• Text passage:
Reviewed by John Brady

Monday, November 20 2000, 5:29 PM


The other day, flipping through the channels, I chanced upon one of the many tabloid talk shows that on weekdays fill the airtime between the end of the soaps and the beginning of the sitcom re-runs. I forget which show exactly, but I don't forget the show's theme that blinked out luridly from the graphic at the bottom of my TV screen, "I'm sixteen and I like to strip." And indeed there on the screen was the sixteen year old stripper, a young woman clad only in bra and panties (why clothed? a stripper, shouldn't she be naked?), hands on hips, her chin (and breasts for that matter) thrust out defiantly, provocatively.

As I tuned in, she was yelling at the audience, almost screaming in fact, that it was her right to do what she wanted with her body. She proceeded to proclaim that since she didn't find sex or desire dirty or nudity anything to be ashamed of, why shouldn't she take off her clothes for money? The audience, goaded on by the host or hostess, who like some telegenic moralistic mother hen clucked at the young woman's every assertion, would have nothing of this. Ignoring the undeniable kernel of reasonableness in the stripper's position, however artlessly it may have been expressed, the audience members hooted, stamped their feet, and yelled back, loudly proclaiming their moral outrage at the notion that anyone, let alone a young woman, would want to dance around naked in public.

What's so astounding about this situation is not its occurrence, but its omnipresence. Popular culture is awash in examples of individuals taking advantage of the opportunity afforded them by the culture industry to engage in the spectacle of personal revelation, in the very public, most often sensationalized, display of their private and intimate lives -- their desires, needs, misdeeds, thoughts, wishes, experiences, motivations, fears, and secrets. Afternoon talk shows, Peoples Court, Divorce Court and the various Judge Shows (Judge Judy, Judge Joe Black, Judge Dread), primetime news shows and their staple of personal tragedy segments, Big Brother: all have provided individuals a chance to offer an audience a view into their personal world. In a sense, then, it wasn't unusual that the young woman was screaming. Her yelling can be taken as an indication of the communicative conditions that pervade contemporary culture. In a popular realm so chock full of people vying to tell their individual stories, one of the only ways to be heard is to scream (and perhaps shake your tits for good measure, too).

• Supplied material:
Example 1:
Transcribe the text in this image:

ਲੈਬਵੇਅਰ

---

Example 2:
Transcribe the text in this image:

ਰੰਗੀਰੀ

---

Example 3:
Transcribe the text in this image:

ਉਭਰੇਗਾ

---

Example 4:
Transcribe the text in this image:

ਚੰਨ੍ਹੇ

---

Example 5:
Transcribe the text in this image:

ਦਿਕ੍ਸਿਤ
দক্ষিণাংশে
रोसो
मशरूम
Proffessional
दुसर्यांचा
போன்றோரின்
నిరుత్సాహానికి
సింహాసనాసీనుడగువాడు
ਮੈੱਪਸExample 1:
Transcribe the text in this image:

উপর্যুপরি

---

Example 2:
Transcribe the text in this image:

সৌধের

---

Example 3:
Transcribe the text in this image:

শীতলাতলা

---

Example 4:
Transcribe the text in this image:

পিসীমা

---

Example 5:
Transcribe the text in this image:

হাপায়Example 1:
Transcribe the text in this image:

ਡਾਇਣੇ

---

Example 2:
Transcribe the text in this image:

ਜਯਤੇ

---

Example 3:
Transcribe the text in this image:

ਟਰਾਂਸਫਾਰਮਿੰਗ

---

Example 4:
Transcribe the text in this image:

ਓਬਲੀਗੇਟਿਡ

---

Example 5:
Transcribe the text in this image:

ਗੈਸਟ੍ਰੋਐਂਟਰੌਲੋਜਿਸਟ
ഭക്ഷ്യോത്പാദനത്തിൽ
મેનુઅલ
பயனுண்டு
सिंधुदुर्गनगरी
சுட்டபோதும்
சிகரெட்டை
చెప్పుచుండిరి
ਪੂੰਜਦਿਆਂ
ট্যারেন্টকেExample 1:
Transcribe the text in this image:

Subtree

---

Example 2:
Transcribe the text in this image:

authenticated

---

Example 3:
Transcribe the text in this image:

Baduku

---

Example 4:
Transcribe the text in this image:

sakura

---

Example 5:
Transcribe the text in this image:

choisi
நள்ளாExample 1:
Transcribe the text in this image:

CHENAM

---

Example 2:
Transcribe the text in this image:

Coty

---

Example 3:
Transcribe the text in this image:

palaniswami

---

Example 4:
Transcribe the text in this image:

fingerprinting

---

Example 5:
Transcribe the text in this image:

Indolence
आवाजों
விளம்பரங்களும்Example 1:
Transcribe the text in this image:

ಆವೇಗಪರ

• What this exercise asks:
A - Swap "TV screen" for "television screen" in the talk-show review from "The other day, flipping" to "out defiantly, provocatively.".
B - Summarize the talk-show review in two sentences.
C - In the talk-show review, what theme appeared in the graphic at the bottom of the screen?
The data stand apart from the talk-show review.

• Answers given:
A -
The other day, flipping through the channels, I chanced upon one of the many tabloid talk shows that on weekdays fill the airtime between the end of the soaps and the beginning of the sitcom re-runs. I forget which show exactly, but I don't forget the show's theme that blinked out luridly from the graphic at the bottom of my television screen, "I'm sixteen and I like to strip." And indeed there on the screen was the sixteen year old stripper, a young woman clad only in bra and panties (why clothed? a stripper, shouldn't she be naked?), hands on hips, her chin (and breasts for that matter) thrust out defiantly, provocatively.

B - While flipping channels, the reviewer came upon a tabloid talk show where a sixteen-year-old stripper insisted it was her right to strip for money, and the audience, egged on by the host, hooted and yelled back in moral outrage. The reviewer finds this less striking for occurring than for being everywhere, since popular culture is full of people publicly revealing their private lives, so screaming becomes one of the only ways to be heard.

C - "I'm sixteen and I like to strip."